Seven
years ago, Mike Bloomberg co-founded Mayors Against Illegal Guns, which grew
from 15 to 1,000 mayors in 46 states, including Republicans, Democrats, and
Independents around the country.
When
he completes a dozen admirable years of managing the nation’s largest unruly
city, Bloomberg at 71, the seventh richest American, can cap his business and
political career by not only pursuing that political and public-relations fight
against deadly weapons but opening a second front against gun madness by
funding and fronting an effort to reverse perversion of the Second Amendment by
George W. Bush’s Supreme Court.
In
the face of NRA insanity, Congress and the public forget it was only five years
ago in 2008 that Antonin Scalia’s deciding vote turned the Second Amendment on
its head, ending almost a century of legal interpretation that the “right to
bear arms” was not meant for individuals.
Since
then, no one has challenged that radical revision of the Constitution. Even
Barack Obama, in feeble and futile efforts to limit rampant gun ownership, has
accepted that view.
Why
should a bleeding nation wait for more changes in the Court to keep challenging
that decision and the helplessness it has produced to stem the damage?
Even
in 2008, Scalia himself showed some restraint: “Nothing in our opinion should
be taken to cast doubt on longstanding prohibitions on the possession of
firearms by felons and the mentally ill, or laws forbidding the carrying of
firearms in sensitive places such as schools and government buildings, or laws
imposing conditions and qualifications on the commercial sale of arms.”
Bloomberg
is no lawyer but, with the means and determination to make a real change, he can
fund a constant stream of cases aimed at forcing the Court to rethink and
either reaffirm or revise that five-year old catastrophe.
This
is one overriding issue on which not to “kill all the lawyers” but use them to
stop all the killing.
3 comments:
Doesn't make any sense to call something radical when a majority of the country agrees with the perspective.

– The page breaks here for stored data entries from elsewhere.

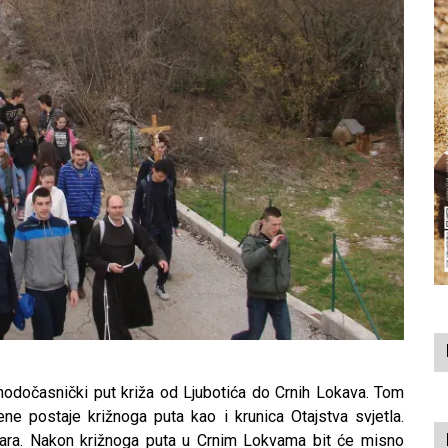
hodočasnički put križa od Ljubotića do Crnih Lokava. Tom
ne postaje križnoga puta kao i krunica Otajstva svjetla.
etara. Nakon križnoga puta u Crnim Lokvama bit će misno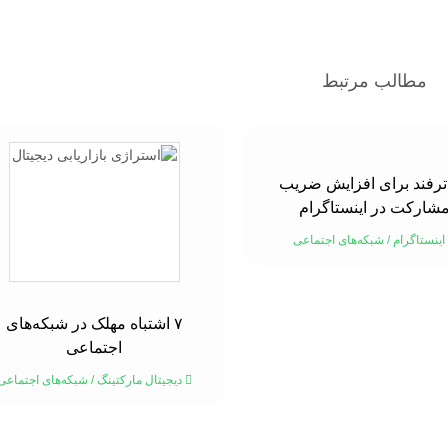
مطالب مرتبط
۱ ترفند برای افزایش ضریب
شارکت در اینستاگرام
اینستاگرام
/
شبکه‌های اجتماعی
۷ اشتباه مهلک در شبکه‌های
اجتماعی
دیجیتال مارکتینگ
/
شبکه‌های اجتماعی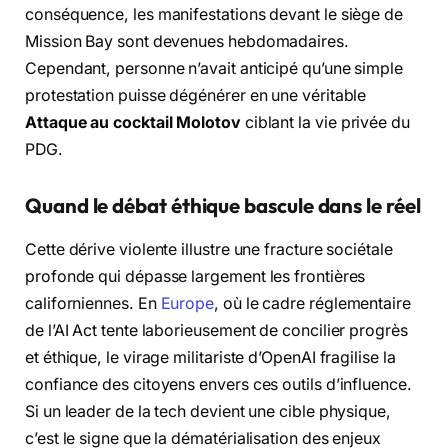
conséquence, les manifestations devant le siège de
Mission Bay sont devenues hebdomadaires.
Cependant, personne n’avait anticipé qu’une simple
protestation puisse dégénérer en une véritable
Attaque au cocktail Molotov
ciblant la vie privée du
PDG.
Quand le débat éthique bascule dans le réel
Cette dérive violente illustre une fracture sociétale
profonde qui dépasse largement les frontières
californiennes. En
Europe
, où le cadre réglementaire
de l’AI Act tente laborieusement de concilier progrès
et éthique, le virage militariste d’OpenAI fragilise la
confiance des citoyens envers ces outils d’influence.
Si un leader de la tech devient une cible physique,
c’est le signe que la dématérialisation des enjeux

Namely, there is nothing radical about saying that the right to bear arms is an individual one - especially given that it's in the Bill of Rights, a document that protects individuals from government overstep.
You are just upset that the vast majority of Americans view antigun ideology as the lunatic fringe.
People keep blaming the NRA and the "gun lobby." Such people don't realize that the majority of Americans support an individual's right to bear arms. Who do you think funds the NRA, the multi-national billion dollar fortune 100 gun corporations? Oh wait...there is no such thing. Most gun manufacturers are struggling to make a profit. The NRA and other "gun lobby" groups are one of the only, if not the only, lobbies funded by the American people. Get with the times, you radical lunatic.